Parenting

Uncertain About Discipline

Amy wrote to iMOM:

Susan,
I wondered if you think my response to my 9 year old daughter’s remark was too harsh.  She has displayed a rather sullen attitude lately at the prospect of not getting exactly the wishes she has granted.  When I asked her to help spread up some tuna sandwiches, she glared and me and marched exaggerated to the kitchen.  I stopped her and asked her what was so wrong about tuna sandwiches.  She was chagrined at the idea of eating such boooooooring food when SHE wanted peanut butter and jelly!   In about 2 sentences I reminded her that some children around the world don’t even have moms and dads, and they definitely don’t have healthy food, and she is VERY blessed.  She threw back at me with a horrifically, angry scowl and clenched fists, “I AM NOT BLESSED!” 

I calmly announced then that we would do an experiment.  I would remove all things from her room, save for what a poor child might have – 2 changes of clothes, 1 toy and 1 book – extreme necessities.
I was SHOCKED at the reaction, she came sobbing at my feet that she is sorry and she IS blessed, and my oldest, always a campaigner for justice, flew into a tizzy of “that is SOOOO unfair!!!, SOOO CRUEL!!”  We homeschool, so I really don’t think she’ll be made fun of at our home for wearing the same outfits all week.  Was this too extreme of me?  Should I have backed off with the threat alone or follow through?  I notice that my daughter gets very repentent to AVOID punishment though, not because of a real change of heart, but my other quite fair daughter thinking I was outrageous has me a bit less confident in going through with it..  Please let me know if you can!  ( I realize you are probably getting hundreds of emails, so if I don’t hear back from you I’ll understand) 

Sincerely,
Amy

When I read Amy’s email an all too familiar feeling washed over me – the feeling of being tossed about by uncertainty.   You see, between my 5 teenage children, I can easily claim the title “Meanest Mom in the World” on a weekly basis.  I’d like to lie and say it doesn’t bother me but in the heat of the moment – it does.

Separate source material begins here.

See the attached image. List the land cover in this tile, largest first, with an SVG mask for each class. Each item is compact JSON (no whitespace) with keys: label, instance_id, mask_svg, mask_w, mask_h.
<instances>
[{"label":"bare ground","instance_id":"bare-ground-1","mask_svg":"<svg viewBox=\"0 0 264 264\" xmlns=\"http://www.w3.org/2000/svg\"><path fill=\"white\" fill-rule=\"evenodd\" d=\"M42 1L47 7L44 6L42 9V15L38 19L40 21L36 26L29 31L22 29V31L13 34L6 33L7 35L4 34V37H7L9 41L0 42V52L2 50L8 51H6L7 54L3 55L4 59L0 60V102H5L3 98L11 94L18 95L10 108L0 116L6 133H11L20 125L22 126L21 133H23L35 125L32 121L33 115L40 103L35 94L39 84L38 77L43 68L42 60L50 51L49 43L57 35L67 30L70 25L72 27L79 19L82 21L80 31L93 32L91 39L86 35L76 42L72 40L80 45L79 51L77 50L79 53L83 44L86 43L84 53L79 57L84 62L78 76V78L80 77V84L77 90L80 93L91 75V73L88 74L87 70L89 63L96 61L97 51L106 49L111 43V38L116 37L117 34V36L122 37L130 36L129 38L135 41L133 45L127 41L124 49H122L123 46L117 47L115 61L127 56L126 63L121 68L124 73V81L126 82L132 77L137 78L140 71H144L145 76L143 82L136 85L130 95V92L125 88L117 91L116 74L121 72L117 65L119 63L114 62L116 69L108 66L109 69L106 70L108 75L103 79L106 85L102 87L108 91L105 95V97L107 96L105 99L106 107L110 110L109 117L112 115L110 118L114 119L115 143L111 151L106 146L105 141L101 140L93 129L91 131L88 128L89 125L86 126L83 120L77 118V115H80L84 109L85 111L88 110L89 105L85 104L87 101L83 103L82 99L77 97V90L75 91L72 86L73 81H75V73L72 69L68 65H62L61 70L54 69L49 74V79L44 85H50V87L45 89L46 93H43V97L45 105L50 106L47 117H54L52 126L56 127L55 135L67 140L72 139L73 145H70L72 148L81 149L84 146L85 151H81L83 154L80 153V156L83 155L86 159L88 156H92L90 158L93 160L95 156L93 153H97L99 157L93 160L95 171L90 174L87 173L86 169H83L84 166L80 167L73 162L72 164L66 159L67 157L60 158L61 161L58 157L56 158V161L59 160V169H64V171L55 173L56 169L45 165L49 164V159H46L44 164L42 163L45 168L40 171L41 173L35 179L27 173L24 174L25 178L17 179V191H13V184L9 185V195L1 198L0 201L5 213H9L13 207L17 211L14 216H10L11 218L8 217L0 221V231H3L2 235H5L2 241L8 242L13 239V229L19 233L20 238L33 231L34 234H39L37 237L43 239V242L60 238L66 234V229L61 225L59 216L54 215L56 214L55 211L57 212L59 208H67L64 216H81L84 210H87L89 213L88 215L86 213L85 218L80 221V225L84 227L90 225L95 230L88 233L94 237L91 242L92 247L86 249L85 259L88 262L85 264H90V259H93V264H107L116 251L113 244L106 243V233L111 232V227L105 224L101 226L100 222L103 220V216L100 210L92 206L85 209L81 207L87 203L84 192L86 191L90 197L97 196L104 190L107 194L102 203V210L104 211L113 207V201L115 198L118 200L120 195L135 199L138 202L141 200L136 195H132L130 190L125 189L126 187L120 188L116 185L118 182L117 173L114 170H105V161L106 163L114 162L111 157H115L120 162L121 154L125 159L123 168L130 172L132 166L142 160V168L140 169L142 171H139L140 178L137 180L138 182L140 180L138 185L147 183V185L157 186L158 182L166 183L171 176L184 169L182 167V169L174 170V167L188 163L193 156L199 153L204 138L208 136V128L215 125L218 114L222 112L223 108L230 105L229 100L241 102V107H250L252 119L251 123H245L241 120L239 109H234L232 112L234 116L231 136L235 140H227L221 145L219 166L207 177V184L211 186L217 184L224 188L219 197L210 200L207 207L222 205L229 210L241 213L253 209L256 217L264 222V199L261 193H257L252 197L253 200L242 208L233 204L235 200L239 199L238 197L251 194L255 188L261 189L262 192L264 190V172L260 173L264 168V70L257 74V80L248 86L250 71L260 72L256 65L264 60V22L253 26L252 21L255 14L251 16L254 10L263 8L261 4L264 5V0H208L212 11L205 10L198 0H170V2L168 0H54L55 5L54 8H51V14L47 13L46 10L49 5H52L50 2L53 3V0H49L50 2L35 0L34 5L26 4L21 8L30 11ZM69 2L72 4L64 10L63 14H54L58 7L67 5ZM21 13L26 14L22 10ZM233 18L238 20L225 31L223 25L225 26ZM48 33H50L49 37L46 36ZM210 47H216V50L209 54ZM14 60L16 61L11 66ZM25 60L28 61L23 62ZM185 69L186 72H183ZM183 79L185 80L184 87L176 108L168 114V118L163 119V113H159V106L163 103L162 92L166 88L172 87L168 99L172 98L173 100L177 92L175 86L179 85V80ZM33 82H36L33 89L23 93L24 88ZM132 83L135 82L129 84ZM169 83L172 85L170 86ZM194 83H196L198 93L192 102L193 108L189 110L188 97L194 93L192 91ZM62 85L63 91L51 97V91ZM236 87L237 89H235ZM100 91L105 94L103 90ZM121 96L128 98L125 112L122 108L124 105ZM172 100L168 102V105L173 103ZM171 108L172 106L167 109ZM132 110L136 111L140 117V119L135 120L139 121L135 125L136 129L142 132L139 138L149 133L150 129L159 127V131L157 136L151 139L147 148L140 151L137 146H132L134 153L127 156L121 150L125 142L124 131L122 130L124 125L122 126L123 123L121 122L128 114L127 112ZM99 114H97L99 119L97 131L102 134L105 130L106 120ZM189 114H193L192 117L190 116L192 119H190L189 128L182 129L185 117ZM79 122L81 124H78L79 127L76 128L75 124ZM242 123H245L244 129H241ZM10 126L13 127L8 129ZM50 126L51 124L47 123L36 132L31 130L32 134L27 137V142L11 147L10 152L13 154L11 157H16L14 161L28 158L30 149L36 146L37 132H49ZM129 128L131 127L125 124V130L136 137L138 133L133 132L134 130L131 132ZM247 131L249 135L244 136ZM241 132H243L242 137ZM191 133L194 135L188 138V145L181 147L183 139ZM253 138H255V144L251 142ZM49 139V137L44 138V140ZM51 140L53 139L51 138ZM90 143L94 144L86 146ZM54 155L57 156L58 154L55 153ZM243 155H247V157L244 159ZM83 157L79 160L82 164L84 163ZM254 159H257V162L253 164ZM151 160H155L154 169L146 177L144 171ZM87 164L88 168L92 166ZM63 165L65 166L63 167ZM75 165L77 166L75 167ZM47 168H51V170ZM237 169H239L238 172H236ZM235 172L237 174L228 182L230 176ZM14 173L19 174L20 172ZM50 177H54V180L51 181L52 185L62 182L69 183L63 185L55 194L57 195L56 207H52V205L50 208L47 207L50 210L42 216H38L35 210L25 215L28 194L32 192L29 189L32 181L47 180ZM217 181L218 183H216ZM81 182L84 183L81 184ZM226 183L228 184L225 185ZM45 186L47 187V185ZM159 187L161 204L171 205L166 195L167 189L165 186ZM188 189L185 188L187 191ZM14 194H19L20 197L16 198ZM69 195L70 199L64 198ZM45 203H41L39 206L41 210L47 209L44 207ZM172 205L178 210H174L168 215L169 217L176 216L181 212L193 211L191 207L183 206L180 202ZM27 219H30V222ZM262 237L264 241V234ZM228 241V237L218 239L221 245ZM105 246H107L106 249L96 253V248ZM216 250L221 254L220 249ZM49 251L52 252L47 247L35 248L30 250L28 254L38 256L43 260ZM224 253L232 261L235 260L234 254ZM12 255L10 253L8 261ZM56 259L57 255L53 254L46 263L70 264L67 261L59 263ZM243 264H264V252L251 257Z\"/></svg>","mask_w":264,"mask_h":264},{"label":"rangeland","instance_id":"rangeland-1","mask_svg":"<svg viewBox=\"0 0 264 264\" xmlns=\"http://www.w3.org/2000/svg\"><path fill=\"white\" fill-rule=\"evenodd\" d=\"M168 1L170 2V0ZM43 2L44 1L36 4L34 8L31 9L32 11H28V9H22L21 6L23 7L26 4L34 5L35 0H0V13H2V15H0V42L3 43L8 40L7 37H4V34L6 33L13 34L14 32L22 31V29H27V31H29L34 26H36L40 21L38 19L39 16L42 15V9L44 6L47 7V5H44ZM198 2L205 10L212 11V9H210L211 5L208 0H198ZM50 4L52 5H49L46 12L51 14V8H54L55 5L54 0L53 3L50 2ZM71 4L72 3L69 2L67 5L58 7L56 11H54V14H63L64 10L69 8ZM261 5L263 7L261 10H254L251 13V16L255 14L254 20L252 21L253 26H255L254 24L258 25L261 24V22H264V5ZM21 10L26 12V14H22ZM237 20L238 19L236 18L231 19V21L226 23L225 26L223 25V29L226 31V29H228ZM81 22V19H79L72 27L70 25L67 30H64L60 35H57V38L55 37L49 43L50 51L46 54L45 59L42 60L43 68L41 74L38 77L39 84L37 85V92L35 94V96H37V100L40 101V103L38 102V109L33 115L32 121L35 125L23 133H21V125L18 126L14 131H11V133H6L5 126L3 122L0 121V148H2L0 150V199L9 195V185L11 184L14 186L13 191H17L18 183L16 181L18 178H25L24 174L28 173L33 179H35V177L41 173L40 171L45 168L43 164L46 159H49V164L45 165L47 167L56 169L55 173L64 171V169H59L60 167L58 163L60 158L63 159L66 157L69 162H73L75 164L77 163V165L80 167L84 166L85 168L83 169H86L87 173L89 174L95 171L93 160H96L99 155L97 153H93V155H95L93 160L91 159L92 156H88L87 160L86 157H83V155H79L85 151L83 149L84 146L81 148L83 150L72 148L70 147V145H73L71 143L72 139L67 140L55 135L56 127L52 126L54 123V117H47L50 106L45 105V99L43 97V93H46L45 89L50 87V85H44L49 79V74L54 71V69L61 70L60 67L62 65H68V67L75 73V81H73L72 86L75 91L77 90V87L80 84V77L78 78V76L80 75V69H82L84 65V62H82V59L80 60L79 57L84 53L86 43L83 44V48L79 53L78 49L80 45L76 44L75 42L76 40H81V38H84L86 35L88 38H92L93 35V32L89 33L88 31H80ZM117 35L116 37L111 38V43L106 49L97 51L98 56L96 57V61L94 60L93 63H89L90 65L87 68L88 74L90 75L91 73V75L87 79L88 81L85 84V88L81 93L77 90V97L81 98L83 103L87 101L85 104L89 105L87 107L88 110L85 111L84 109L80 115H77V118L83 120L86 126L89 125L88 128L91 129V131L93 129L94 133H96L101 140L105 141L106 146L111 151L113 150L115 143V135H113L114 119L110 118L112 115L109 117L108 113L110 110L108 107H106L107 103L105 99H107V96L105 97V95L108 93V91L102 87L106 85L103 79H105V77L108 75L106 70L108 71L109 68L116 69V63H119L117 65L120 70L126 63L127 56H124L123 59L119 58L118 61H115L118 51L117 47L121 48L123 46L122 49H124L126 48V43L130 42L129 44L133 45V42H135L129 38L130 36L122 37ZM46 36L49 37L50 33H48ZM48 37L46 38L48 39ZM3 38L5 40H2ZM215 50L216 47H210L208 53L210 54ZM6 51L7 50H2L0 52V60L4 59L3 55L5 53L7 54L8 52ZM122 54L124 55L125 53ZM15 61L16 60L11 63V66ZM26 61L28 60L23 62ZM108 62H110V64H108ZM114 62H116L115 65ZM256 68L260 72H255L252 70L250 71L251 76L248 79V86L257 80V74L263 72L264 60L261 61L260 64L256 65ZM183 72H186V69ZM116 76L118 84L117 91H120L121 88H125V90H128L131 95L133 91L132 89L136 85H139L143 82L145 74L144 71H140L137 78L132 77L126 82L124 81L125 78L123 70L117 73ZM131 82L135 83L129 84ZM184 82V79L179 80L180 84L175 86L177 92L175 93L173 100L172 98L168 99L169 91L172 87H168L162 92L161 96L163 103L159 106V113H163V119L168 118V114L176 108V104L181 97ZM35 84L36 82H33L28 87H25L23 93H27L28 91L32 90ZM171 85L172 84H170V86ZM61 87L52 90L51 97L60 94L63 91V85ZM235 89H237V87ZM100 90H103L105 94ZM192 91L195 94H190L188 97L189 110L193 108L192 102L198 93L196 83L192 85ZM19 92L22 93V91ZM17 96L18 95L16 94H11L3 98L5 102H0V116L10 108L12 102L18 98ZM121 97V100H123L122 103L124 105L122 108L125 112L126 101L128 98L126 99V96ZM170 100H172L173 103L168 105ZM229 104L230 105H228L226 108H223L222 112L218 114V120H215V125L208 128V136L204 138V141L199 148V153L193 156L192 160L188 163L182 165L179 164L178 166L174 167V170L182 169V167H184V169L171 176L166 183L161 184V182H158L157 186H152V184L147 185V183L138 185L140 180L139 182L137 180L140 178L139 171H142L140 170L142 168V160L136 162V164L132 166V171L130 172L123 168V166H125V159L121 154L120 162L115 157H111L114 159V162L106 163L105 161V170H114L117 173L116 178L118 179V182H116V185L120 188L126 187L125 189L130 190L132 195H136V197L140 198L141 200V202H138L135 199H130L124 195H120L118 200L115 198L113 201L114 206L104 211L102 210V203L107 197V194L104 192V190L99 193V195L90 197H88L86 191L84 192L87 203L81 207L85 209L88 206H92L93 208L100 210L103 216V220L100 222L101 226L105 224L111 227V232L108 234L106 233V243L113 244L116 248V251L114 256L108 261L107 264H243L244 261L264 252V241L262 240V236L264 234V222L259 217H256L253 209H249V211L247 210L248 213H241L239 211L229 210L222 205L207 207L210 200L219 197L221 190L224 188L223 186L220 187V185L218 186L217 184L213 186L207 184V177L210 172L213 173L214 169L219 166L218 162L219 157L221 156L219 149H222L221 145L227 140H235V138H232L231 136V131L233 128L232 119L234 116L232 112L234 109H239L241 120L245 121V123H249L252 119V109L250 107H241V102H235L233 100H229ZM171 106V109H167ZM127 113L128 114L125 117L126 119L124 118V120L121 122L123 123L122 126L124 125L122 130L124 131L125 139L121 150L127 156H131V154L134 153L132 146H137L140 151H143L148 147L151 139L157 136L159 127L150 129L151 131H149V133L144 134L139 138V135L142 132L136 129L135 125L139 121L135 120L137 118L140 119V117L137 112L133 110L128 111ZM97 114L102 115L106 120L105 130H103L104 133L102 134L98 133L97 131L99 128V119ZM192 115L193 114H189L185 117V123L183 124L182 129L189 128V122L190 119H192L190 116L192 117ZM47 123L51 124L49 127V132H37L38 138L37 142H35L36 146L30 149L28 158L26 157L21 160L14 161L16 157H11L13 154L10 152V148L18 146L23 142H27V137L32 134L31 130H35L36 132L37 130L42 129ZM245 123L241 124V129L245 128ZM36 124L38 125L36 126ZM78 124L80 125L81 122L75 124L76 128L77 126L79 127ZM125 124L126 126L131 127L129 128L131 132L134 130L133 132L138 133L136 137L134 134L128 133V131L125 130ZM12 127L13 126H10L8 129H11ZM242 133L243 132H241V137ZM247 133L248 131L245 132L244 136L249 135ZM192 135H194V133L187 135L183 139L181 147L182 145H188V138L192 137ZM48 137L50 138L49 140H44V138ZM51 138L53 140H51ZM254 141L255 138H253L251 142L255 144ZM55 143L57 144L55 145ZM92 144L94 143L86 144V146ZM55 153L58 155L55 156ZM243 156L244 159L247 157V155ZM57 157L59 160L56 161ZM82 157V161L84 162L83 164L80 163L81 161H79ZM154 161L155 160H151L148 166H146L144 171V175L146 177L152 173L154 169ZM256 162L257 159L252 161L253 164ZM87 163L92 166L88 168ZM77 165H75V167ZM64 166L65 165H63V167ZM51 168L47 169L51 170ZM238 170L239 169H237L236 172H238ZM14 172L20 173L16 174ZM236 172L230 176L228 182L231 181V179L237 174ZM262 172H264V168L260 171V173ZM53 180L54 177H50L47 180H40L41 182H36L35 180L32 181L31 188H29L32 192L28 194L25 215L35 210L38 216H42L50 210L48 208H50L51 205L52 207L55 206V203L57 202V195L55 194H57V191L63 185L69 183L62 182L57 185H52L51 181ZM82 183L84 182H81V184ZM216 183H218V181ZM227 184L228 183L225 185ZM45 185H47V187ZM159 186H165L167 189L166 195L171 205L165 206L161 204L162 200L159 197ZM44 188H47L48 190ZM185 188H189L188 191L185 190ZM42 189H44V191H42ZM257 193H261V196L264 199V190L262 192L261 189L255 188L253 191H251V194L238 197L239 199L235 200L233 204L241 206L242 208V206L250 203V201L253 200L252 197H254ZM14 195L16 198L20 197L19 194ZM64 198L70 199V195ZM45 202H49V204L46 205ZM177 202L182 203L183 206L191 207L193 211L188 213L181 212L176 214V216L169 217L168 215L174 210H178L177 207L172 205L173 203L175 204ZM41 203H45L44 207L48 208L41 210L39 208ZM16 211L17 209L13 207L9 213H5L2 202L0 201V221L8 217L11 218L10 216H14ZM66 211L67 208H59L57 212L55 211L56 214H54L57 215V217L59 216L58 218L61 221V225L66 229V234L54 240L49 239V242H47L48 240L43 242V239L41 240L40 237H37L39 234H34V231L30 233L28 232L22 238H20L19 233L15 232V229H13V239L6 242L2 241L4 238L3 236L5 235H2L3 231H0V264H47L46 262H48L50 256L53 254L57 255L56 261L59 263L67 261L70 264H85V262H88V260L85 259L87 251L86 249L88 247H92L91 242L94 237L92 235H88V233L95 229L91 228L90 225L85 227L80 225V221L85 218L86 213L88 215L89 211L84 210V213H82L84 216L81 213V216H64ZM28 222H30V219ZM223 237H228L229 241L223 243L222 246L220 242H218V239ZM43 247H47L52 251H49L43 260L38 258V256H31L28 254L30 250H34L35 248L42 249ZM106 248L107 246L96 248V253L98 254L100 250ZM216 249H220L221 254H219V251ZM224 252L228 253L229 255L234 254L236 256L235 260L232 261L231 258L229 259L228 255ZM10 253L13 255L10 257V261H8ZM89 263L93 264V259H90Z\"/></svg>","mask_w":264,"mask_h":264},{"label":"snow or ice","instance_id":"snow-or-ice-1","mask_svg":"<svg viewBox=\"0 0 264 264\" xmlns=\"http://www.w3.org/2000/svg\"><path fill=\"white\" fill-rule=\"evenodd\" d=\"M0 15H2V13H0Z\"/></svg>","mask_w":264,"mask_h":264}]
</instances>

And it causes me to doubt…did I do the right thing, did I overreact, is this going to damage our relationship, maybe I should have just ignored it and maybe he won’t do it again.  This self inflicted torment often has a deeper impact on my heart than the consequence for wrong doing on my child.  This of course makes me even more uncertain about taking on future battles and so the uncertainty cycle continues.
Amy and I enjoyed encouraging one another in this.  I shared with her that one of my children lost her large bedroom for a smaller one – permanently. 

As moms it is our hearts desire to see our children grow up to be kind, thankful, gracious and on and on, but it is difficult to take the time and emotional energy to train them to become that way. So let me encourage you to keep on training and do not fear if you are in the running for the “Meanest Mom in the World” title.  You are not alone!